Hubris is full of hubris.

It will allow War Hawks who still support the Iraq War to insist that the special avoided showing the effects on the Iraqi people because they have democracy now and they have freedom and they're all happy and wonderful.

And that argument could take hold.

It's a pack of lies but it could take hold because most US media doesn't acknowledge Iraq.  60 days of ongoing protests today but most media in the US hasn't bothered to tell you that.  A corrupt government that is among the lowest rated countries on Transparency International's transparency rankings.  But most don't bother to tell you that.

The whole point of Hubris is: BUSH BAD. BUSH LIED.

Yeah, but I don't believe he would have left office in disgrace if most Americans didn't agree with that message.  (The rank xenophobia of the special guarantees that it will have a very limited international audience.)  And, yes, it is important to repeat that he lied. 

But an entire special?

Is Rachel so stupid that she believes Bully Boy Bush (and Colin Powell, and Dick Cheney, and Condi Rice . . .) launched the first set of lies to a country about war?

Again from the 1974 Pacifia Radio interview.

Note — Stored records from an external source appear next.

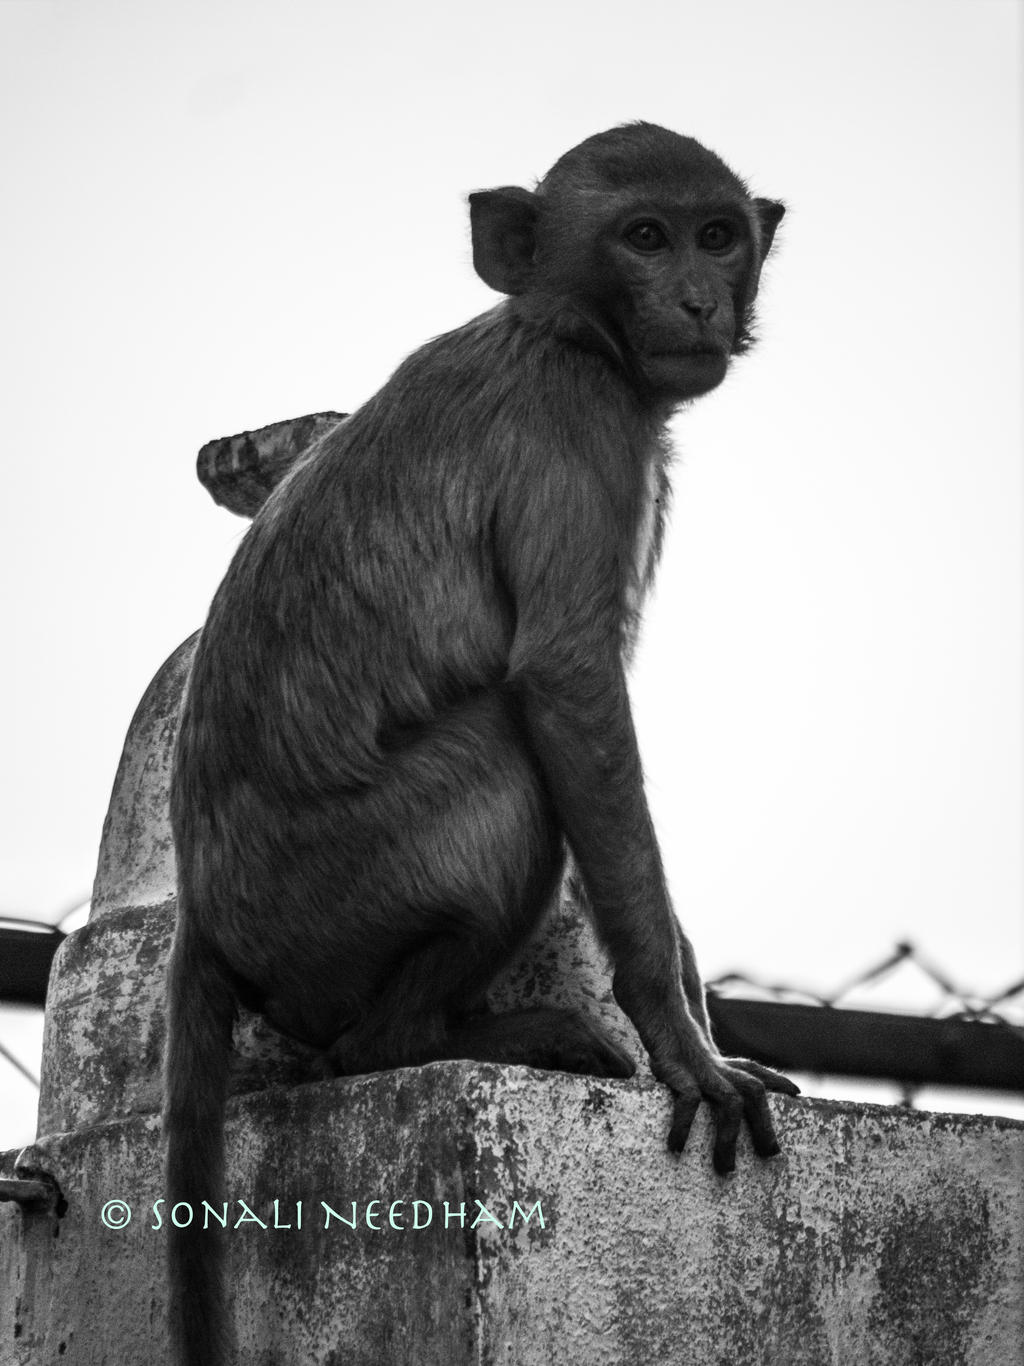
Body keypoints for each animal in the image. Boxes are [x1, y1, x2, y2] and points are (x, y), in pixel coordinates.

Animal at [164, 122, 797, 1366]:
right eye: (643, 236)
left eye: (716, 234)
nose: (698, 299)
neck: (560, 327)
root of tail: (204, 923)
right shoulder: (577, 431)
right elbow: (565, 686)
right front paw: (679, 1039)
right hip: (332, 908)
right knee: (506, 754)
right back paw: (424, 1038)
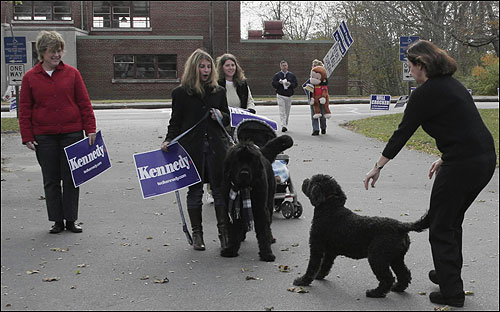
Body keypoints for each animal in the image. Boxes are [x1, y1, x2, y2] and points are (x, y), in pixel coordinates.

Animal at [292, 174, 430, 298]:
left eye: (311, 181)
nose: (305, 180)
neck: (330, 208)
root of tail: (401, 226)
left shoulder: (316, 247)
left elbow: (312, 266)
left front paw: (302, 281)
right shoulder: (330, 252)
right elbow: (325, 265)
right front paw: (319, 276)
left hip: (377, 258)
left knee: (388, 278)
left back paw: (375, 293)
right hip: (396, 258)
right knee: (404, 274)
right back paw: (397, 288)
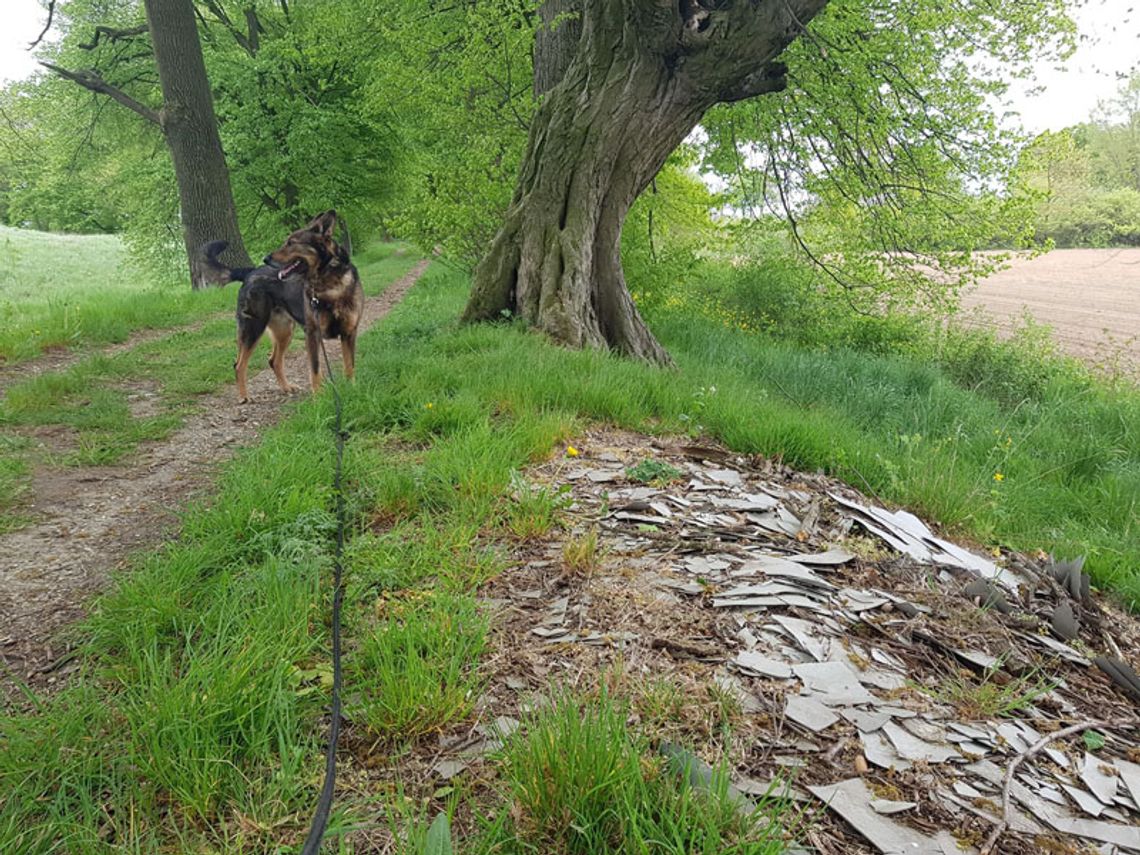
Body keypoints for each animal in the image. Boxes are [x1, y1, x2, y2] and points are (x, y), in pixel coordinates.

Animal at [202, 213, 362, 403]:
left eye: (291, 242)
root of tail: (250, 272)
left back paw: (286, 387)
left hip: (284, 332)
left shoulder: (349, 333)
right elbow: (315, 369)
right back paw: (243, 396)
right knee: (239, 364)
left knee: (274, 361)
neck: (328, 284)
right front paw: (318, 398)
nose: (266, 258)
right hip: (253, 329)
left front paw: (353, 390)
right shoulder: (313, 334)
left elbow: (350, 366)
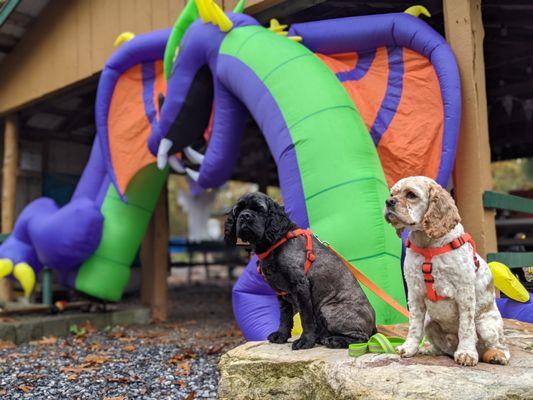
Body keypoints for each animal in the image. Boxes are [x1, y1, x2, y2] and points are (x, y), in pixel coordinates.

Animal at [224, 192, 374, 348]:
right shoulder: (282, 294)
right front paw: (281, 335)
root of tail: (374, 325)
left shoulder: (301, 286)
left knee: (363, 338)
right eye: (238, 210)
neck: (276, 242)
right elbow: (285, 317)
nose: (245, 216)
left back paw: (335, 340)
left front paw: (305, 341)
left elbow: (305, 318)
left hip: (329, 309)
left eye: (259, 209)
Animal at [384, 177, 504, 368]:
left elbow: (466, 327)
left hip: (486, 326)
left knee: (498, 345)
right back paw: (430, 350)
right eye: (392, 194)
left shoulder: (465, 293)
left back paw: (496, 356)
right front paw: (409, 348)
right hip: (430, 323)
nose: (389, 202)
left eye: (411, 195)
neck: (428, 245)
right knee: (443, 348)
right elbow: (414, 325)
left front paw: (466, 353)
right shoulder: (415, 292)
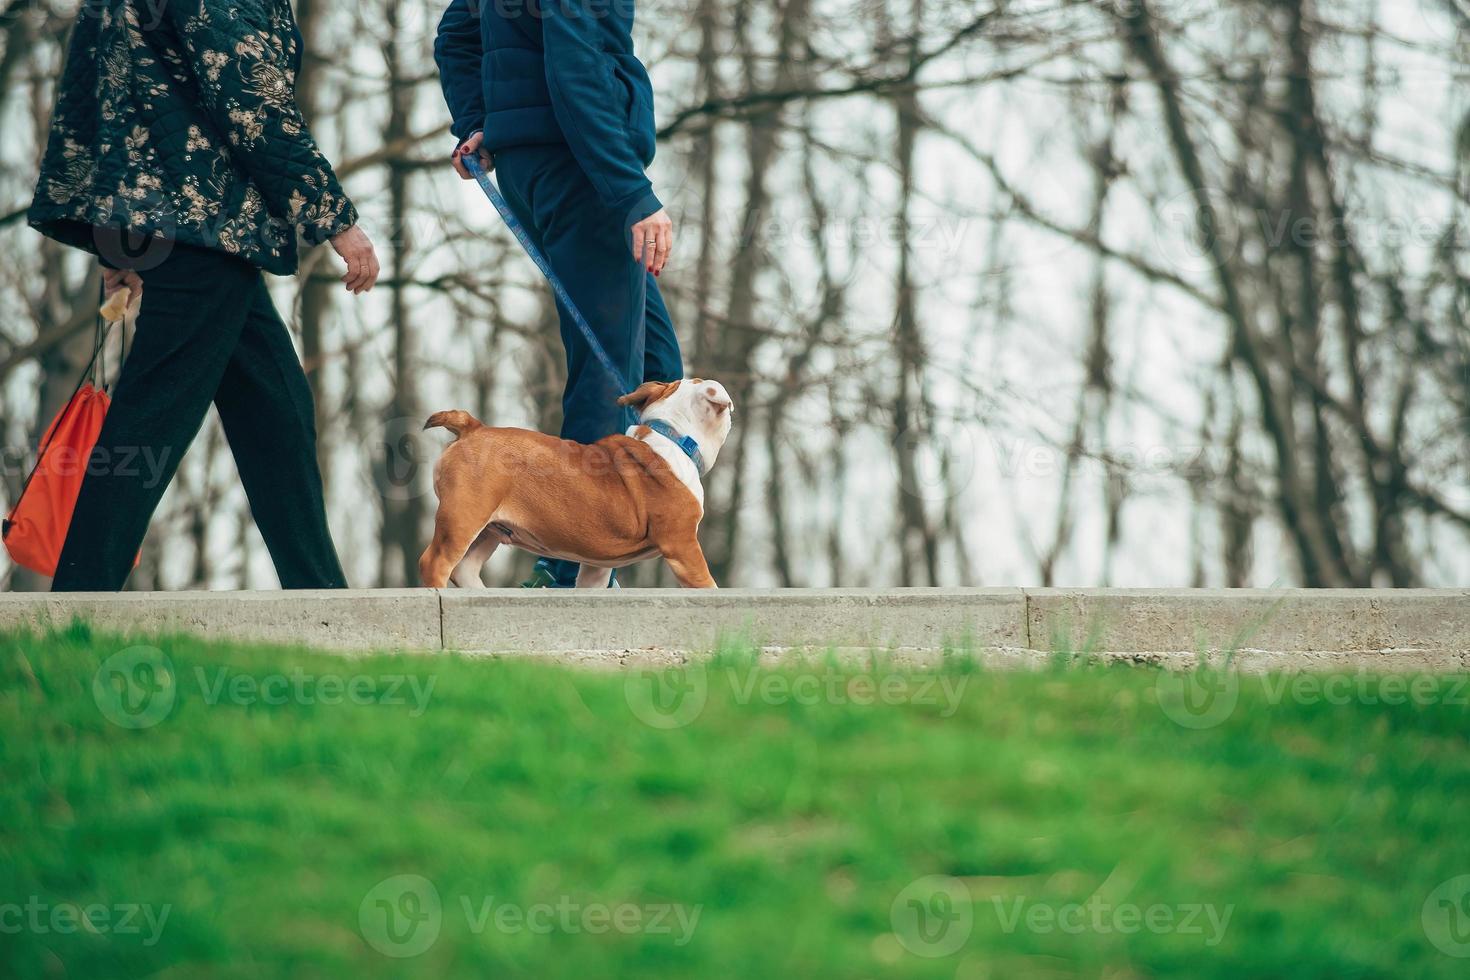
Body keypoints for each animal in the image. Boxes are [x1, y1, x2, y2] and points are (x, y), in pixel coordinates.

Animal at [417, 379, 732, 587]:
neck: (672, 435)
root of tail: (473, 429)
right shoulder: (682, 545)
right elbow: (707, 583)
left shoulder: (598, 567)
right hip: (464, 516)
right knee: (436, 562)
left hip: (490, 528)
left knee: (464, 569)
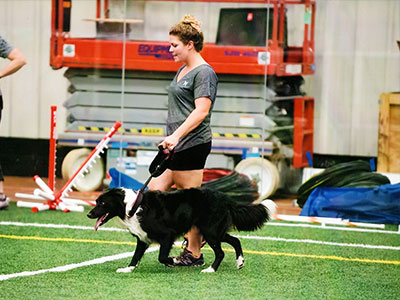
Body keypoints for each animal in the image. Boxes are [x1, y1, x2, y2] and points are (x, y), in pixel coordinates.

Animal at [87, 183, 276, 272]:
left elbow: (162, 257)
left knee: (221, 252)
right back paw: (240, 262)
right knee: (235, 240)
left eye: (102, 203)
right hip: (215, 230)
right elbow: (136, 256)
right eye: (96, 201)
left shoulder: (167, 235)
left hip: (210, 231)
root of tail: (225, 198)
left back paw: (211, 270)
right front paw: (128, 269)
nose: (89, 214)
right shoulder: (142, 238)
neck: (132, 206)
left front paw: (174, 262)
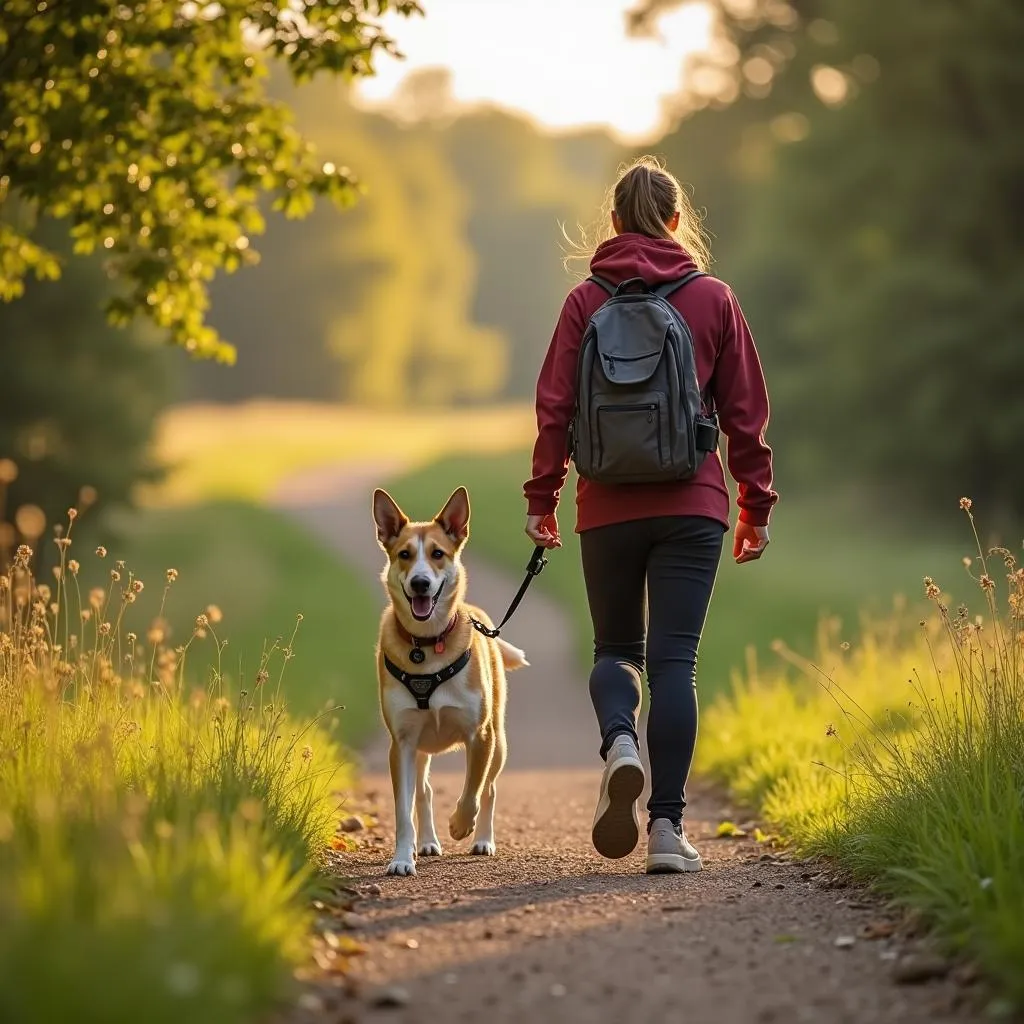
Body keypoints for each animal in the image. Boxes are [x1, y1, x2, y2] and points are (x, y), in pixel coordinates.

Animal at [372, 483, 528, 876]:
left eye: (438, 554)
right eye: (405, 554)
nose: (420, 583)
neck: (427, 645)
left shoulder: (480, 735)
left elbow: (472, 789)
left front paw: (460, 824)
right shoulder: (402, 743)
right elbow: (403, 809)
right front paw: (402, 858)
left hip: (499, 742)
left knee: (489, 788)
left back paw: (482, 839)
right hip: (420, 749)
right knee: (424, 792)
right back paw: (427, 842)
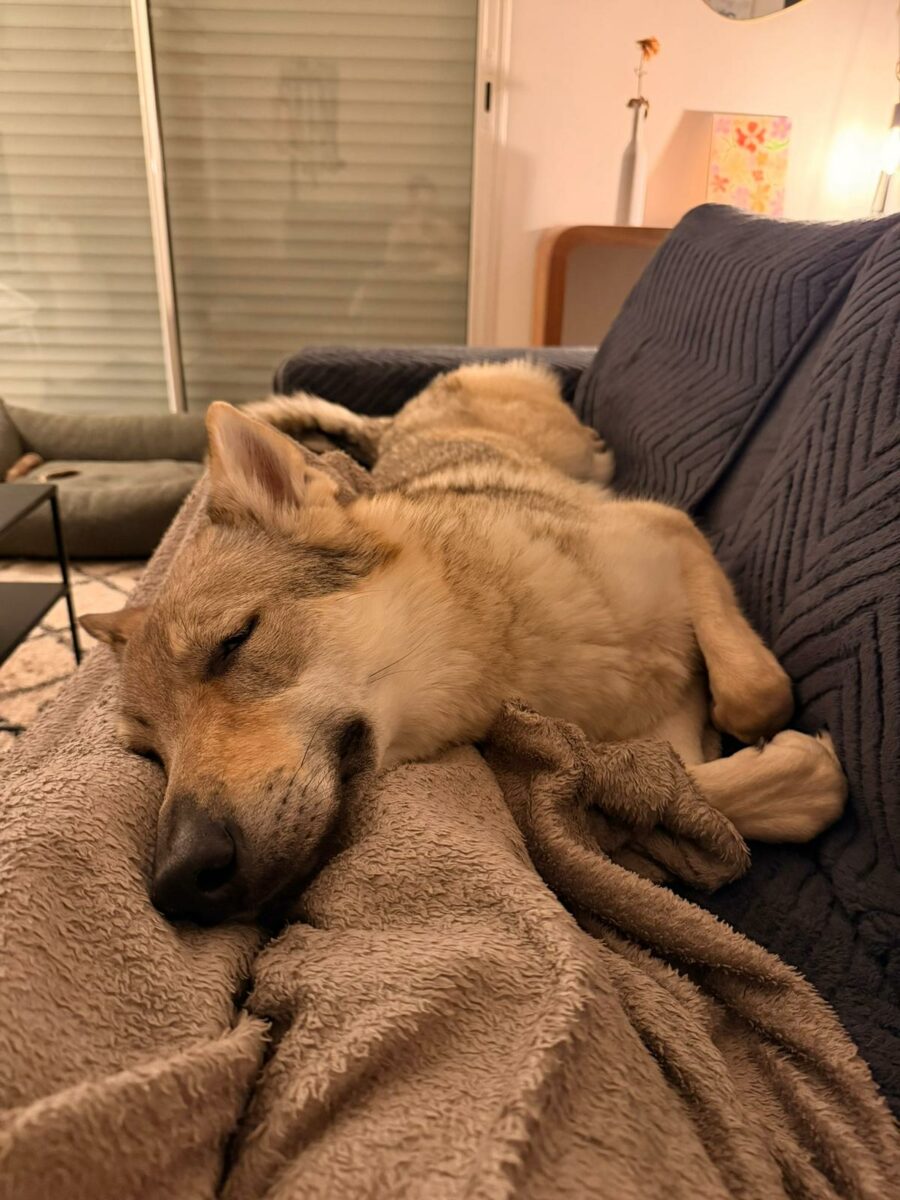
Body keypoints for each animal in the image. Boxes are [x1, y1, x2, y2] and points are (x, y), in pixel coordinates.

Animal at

Jane Fonda:  The whole justification for the war was 'well there's two countries, North Vietnam and South Vietnam. And the North Vietnamese have invaded the South.'  And what we tried to point out by interviewing members of families who lived just north of the DMZ and other relatives just south is that it is one country.  It was a barrier that was imposed by foreigners, maintained by the United States and it makes the Vietnamese suffer a great deal.  -- Yeah -- As the last person says in the film, I want to live to see the day that our country can be reunified.


See, the lies are a point, an aspect, of a film.  Ten years later, while you refuse to cover the Iraqi people, to obsess over your own country's lie?

The lie isn't the focus at this point.  Bully Boy Bush got away with it.  If you wanted to make it relevant, you'd apply it to the Iraqi people today.  For the lie to matter, you have to show the impact the lie had and continues to have.

But, if you're xenophobic, and wanted the special to matter in terms of the US, you'd  explore how the lies have been aided and abetted by Barack Obama -- both as a Senator and now as a President. Call it The Destruction of the Constitution.   But, of course, such a special wouldn't air on MSNBC.

So we're left with Rachel Madddow's Hubris.  It's not about war, it's not about Iraq.

The tragedy of Iraq will not be explored because it's more important that Rachel get her anti-Bush on.  She was anti-Bush -- as she is anti- any Republican.  And isn't that what MSNBC has become?  A party outlet masquerading as a news channel?

(I'm referring to prime time programming before anyone working for MSNBC daytime -- I'm thinking of two people -- pick up the phone and call to complain about that staement.)



The MSNBC special wants to make you rage with hate over Bully Boy Bush.  Bully Boy Bush is frozen in history and drumming up hate for him at this point is little more than a distraction.  The Bully Boy rarely ventures out in public and knows travel throughout the world is now limited.  The War Criminal is caged as much as leaders ever get punished.  Obsessing over  Bully Boy Bush seems rather silly.  (I didn't vote for Barack, but I was thrilled when Bush left the White House.  I will also be thrilled when Barack leaves.)  But that's all the special does which is why serious journalists see it as little more than another distraction for the current administration by MSNBC.


Again, England's had multiple public inquires -- even ones that, hard for MSNBC to believe, featured Iraqis offering testimony.  But they're able to do that because they're focused on something more than partisan grudges.